Шарль Эксбрайя - Жвачка и спагетти Страница 4
Шарль Эксбрайя - Жвачка и спагетти читать онлайн бесплатно
– Может быть...
Лекок вмешался в разговор:
– Что говорит судебная экспертиза?
– Экспертиза, синьор? Ничего не говорит, по той простой причине, что туда не обращались.
– Не обращались? А если это убийство?
– Правильно! А если нет? Участковый комиссар не может себе позволить беспокоить этих господ по пустякам.
Сайрус А. Вильям с трудом верил своим ушам.
– Тело вы оставили на месте под охраной Морера, господин комиссар?
– Оставить на месте, где дети гуляют? Вы соображаете, что говорите, синьор?
– Но, послушайте, а следы вокруг тела, а его положение, ну, словом, улики, которые можно обнаружить?
Тарволи пожал плечами.
– Это в романах так, синьор Лекок. Мы тут работаем попросту.
Сраженный такой безответственностью, Сайрус А. Вильям не проронил более ни слова и замкнулся в суровом молчании, обдумывая про себя мстительные строки, в которых он заклеймит халатность веронской полиции. Ромео Тарчинини спросил:
– Женщина, которая обнаружила труп...
– Это сеньора София Меккали. Она привратница в доме 423 на Виа Филиппини.

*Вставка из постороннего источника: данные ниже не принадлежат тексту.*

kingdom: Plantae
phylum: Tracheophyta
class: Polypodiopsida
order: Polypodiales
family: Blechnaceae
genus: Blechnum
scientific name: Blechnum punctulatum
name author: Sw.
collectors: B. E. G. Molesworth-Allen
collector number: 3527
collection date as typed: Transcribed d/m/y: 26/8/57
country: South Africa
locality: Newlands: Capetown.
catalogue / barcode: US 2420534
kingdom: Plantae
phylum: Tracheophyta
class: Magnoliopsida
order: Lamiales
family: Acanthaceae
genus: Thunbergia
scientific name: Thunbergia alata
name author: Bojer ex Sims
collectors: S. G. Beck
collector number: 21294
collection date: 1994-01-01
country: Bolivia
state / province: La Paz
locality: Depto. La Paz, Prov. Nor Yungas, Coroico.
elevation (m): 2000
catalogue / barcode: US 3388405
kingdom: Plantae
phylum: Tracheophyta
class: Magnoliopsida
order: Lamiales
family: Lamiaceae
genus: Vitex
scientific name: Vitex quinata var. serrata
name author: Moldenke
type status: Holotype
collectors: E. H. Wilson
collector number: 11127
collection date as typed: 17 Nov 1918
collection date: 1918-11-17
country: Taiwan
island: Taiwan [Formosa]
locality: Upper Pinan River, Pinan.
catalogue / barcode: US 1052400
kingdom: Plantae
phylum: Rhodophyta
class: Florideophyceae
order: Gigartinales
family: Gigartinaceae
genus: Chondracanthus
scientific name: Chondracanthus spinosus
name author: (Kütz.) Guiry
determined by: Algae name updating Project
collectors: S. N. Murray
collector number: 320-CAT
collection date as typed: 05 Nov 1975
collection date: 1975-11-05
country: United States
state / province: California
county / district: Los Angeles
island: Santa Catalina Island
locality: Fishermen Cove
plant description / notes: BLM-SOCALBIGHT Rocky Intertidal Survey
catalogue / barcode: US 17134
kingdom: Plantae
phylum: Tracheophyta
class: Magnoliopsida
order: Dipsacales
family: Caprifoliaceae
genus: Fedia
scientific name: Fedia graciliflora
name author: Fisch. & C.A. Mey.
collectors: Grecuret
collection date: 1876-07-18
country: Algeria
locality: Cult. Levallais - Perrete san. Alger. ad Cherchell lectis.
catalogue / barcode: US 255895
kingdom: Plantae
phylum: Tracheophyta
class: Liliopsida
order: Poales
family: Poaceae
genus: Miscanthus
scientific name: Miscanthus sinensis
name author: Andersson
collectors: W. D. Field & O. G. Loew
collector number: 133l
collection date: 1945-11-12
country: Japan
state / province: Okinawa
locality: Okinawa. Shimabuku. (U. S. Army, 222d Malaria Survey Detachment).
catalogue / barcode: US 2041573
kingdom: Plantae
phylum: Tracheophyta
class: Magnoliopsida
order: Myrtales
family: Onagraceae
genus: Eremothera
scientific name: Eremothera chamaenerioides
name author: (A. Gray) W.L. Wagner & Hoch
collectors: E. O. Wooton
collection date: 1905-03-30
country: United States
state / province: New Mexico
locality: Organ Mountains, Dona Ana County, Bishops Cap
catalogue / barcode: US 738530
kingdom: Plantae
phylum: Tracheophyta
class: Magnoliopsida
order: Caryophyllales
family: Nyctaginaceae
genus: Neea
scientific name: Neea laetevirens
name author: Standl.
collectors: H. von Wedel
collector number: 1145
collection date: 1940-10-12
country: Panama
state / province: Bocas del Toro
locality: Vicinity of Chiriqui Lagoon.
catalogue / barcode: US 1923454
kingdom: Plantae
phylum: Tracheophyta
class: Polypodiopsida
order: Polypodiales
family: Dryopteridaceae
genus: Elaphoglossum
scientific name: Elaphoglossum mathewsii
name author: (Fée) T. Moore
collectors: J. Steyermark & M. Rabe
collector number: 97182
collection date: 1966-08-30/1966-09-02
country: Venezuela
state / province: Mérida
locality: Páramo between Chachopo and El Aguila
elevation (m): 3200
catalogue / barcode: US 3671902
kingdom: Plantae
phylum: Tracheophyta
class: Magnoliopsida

– Ну что ж! Навещу ее, пожалуй. Идете, синьор Лекок?
Глава II
Подобно крестьянину, который, устав копать, переводит дух, опершись на лопату, синьора София Меккали, опершись на метлу, которой она мела тротуар, отвечала на вопросы остальных привратниц виа Филиппини, собравшихся вокруг нее. Вот уже тридцать пять лет синьора Меккали была оракулом виа Филиппини, и ни одна из ее товарок не сделала бы и шагу, не спросив предварительно ее совета.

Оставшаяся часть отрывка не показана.